The full set of records below is to be reproduced without a single alteration.

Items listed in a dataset
........
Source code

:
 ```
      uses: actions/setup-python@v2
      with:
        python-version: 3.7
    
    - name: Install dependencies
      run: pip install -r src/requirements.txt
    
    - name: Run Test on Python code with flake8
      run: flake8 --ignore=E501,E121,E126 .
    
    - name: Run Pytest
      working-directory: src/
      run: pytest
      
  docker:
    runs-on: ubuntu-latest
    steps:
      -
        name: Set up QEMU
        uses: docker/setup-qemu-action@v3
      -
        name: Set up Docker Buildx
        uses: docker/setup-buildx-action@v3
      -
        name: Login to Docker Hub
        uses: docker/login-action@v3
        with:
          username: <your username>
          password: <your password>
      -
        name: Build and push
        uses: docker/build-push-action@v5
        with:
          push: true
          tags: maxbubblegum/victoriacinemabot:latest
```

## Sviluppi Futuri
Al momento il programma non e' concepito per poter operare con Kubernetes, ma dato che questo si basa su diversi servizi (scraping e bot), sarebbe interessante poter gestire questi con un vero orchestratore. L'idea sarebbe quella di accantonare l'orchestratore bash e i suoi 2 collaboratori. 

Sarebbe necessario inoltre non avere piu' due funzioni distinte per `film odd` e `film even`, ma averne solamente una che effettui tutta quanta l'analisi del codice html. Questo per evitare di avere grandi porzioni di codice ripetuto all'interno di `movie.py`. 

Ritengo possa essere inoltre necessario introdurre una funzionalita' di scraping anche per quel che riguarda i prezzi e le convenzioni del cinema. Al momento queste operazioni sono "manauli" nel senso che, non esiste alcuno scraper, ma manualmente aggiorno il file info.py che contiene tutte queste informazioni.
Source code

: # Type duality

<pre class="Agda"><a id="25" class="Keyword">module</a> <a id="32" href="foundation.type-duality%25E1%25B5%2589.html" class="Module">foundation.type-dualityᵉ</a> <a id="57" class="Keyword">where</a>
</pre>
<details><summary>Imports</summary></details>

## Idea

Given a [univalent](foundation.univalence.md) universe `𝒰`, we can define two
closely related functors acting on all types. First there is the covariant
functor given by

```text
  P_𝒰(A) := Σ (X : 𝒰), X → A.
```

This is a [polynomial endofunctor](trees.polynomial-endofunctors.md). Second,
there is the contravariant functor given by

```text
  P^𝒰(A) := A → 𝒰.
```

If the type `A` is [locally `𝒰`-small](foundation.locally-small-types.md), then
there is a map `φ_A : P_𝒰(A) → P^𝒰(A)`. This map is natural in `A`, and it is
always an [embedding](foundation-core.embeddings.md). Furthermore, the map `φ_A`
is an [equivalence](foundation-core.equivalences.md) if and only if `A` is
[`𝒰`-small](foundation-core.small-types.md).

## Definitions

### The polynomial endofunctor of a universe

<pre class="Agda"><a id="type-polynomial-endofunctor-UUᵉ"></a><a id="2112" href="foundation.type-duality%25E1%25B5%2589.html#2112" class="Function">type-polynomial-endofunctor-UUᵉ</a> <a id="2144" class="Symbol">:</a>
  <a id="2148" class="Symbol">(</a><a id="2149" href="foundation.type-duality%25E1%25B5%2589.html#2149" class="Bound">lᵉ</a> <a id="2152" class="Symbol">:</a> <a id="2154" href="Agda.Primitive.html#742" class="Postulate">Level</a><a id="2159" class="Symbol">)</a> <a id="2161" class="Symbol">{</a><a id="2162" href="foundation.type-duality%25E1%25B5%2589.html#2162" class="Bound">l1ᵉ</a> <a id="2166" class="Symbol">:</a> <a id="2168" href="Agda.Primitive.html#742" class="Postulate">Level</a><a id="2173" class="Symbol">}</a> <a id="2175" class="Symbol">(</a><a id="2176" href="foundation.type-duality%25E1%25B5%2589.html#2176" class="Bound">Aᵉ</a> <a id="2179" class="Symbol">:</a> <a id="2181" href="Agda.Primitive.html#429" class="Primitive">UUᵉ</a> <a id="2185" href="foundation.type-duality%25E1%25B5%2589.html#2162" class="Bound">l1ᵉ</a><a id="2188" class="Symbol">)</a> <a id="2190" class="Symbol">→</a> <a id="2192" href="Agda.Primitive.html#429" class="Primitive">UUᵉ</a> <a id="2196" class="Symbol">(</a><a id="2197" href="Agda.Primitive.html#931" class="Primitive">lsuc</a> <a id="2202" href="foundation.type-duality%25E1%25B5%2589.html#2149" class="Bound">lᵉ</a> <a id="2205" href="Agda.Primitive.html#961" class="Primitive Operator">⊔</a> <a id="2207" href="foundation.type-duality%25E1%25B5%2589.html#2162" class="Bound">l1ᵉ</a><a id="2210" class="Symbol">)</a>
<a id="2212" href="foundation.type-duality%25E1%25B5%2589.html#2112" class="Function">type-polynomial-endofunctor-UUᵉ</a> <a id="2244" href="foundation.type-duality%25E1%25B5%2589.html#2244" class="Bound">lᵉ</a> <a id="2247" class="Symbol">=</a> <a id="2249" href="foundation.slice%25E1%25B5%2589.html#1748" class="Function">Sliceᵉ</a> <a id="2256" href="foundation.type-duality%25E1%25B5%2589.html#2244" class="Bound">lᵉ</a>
........
> [Answer for the task]
Source code

:
 ```
      uses: actions/setup-python@v2
      with:
        python-version: 3.7
    
    - name: Install dependencies
      run: pip install -r src/requirements.txt
    
    - name: Run Test on Python code with flake8
      run: flake8 --ignore=E501,E121,E126 .
    
    - name: Run Pytest
      working-directory: src/
      run: pytest
      
  docker:
    runs-on: ubuntu-latest
    steps:
      -
        name: Set up QEMU
        uses: docker/setup-qemu-action@v3
      -
        name: Set up Docker Buildx
        uses: docker/setup-buildx-action@v3
      -
        name: Login to Docker Hub
        uses: docker/login-action@v3
        with:
          username: <your username>
          password: <your password>
      -
        name: Build and push
        uses: docker/build-push-action@v5
        with:
          push: true
          tags: maxbubblegum/victoriacinemabot:latest
```

## Sviluppi Futuri
Al momento il programma non e' concepito per poter operare con Kubernetes, ma dato che questo si basa su diversi servizi (scraping e bot), sarebbe interessante poter gestire questi con un vero orchestratore. L'idea sarebbe quella di accantonare l'orchestratore bash e i suoi 2 collaboratori. 

Sarebbe necessario inoltre non avere piu' due funzioni distinte per `film odd` e `film even`, ma averne solamente una che effettui tutta quanta l'analisi del codice html. Questo per evitare di avere grandi porzioni di codice ripetuto all'interno di `movie.py`. 

Ritengo possa essere inoltre necessario introdurre una funzionalita' di scraping anche per quel che riguarda i prezzi e le convenzioni del cinema. Al momento queste operazioni sono "manauli" nel senso che, non esiste alcuno scraper, ma manualmente aggiorno il file info.py che contiene tutte queste informazioni.
Source code

: # Type duality

<pre class="Agda"><a id="25" class="Keyword">module</a> <a id="32" href="foundation.type-duality%25E1%25B5%2589.html" class="Module">foundation.type-dualityᵉ</a> <a id="57" class="Keyword">where</a>
</pre>
<details><summary>Imports</summary></details>

## Idea

Given a [univalent](foundation.univalence.md) universe `𝒰`, we can define two
closely related functors acting on all types. First there is the covariant
functor given by

```text
  P_𝒰(A) := Σ (X : 𝒰), X → A.
```

This is a [polynomial endofunctor](trees.polynomial-endofunctors.md). Second,
there is the contravariant functor given by

```text
  P^𝒰(A) := A → 𝒰.
```

If the type `A` is [locally `𝒰`-small](foundation.locally-small-types.md), then
there is a map `φ_A : P_𝒰(A) → P^𝒰(A)`. This map is natural in `A`, and it is
always an [embedding](foundation-core.embeddings.md). Furthermore, the map `φ_A`
is an [equivalence](foundation-core.equivalences.md) if and only if `A` is
[`𝒰`-small](foundation-core.small-types.md).

## Definitions

### The polynomial endofunctor of a universe

<pre class="Agda"><a id="type-polynomial-endofunctor-UUᵉ"></a><a id="2112" href="foundation.type-duality%25E1%25B5%2589.html#2112" class="Function">type-polynomial-endofunctor-UUᵉ</a> <a id="2144" class="Symbol">:</a>
  <a id="2148" class="Symbol">(</a><a id="2149" href="foundation.type-duality%25E1%25B5%2589.html#2149" class="Bound">lᵉ</a> <a id="2152" class="Symbol">:</a> <a id="2154" href="Agda.Primitive.html#742" class="Postulate">Level</a><a id="2159" class="Symbol">)</a> <a id="2161" class="Symbol">{</a><a id="2162" href="foundation.type-duality%25E1%25B5%2589.html#2162" class="Bound">l1ᵉ</a> <a id="2166" class="Symbol">:</a> <a id="2168" href="Agda.Primitive.html#742" class="Postulate">Level</a><a id="2173" class="Symbol">}</a> <a id="2175" class="Symbol">(</a><a id="2176" href="foundation.type-duality%25E1%25B5%2589.html#2176" class="Bound">Aᵉ</a> <a id="2179" class="Symbol">:</a> <a id="2181" href="Agda.Primitive.html#429" class="Primitive">UUᵉ</a> <a id="2185" href="foundation.type-duality%25E1%25B5%2589.html#2162" class="Bound">l1ᵉ</a><a id="2188" class="Symbol">)</a> <a id="2190" class="Symbol">→</a> <a id="2192" href="Agda.Primitive.html#429" class="Primitive">UUᵉ</a> <a id="2196" class="Symbol">(</a><a id="2197" href="Agda.Primitive.html#931" class="Primitive">lsuc</a> <a id="2202" href="foundation.type-duality%25E1%25B5%2589.html#2149" class="Bound">lᵉ</a> <a id="2205" href="Agda.Primitive.html#961" class="Primitive Operator">⊔</a> <a id="2207" href="foundation.type-duality%25E1%25B5%2589.html#2162" class="Bound">l1ᵉ</a><a id="2210" class="Symbol">)</a>
<a id="2212" href="foundation.type-duality%25E1%25B5%2589.html#2112" class="Function">type-polynomial-endofunctor-UUᵉ</a> <a id="2244" href="foundation.type-duality%25E1%25B5%2589.html#2244" class="Bound">lᵉ</a> <a id="2247" class="Symbol">=</a> <a id="2249" href="foundation.slice%25E1%25B5%2589.html#1748" class="Function">Sliceᵉ</a> <a id="2256" href="foundation.type-duality%25E1%25B5%2589.html#2244" class="Bound">lᵉ</a>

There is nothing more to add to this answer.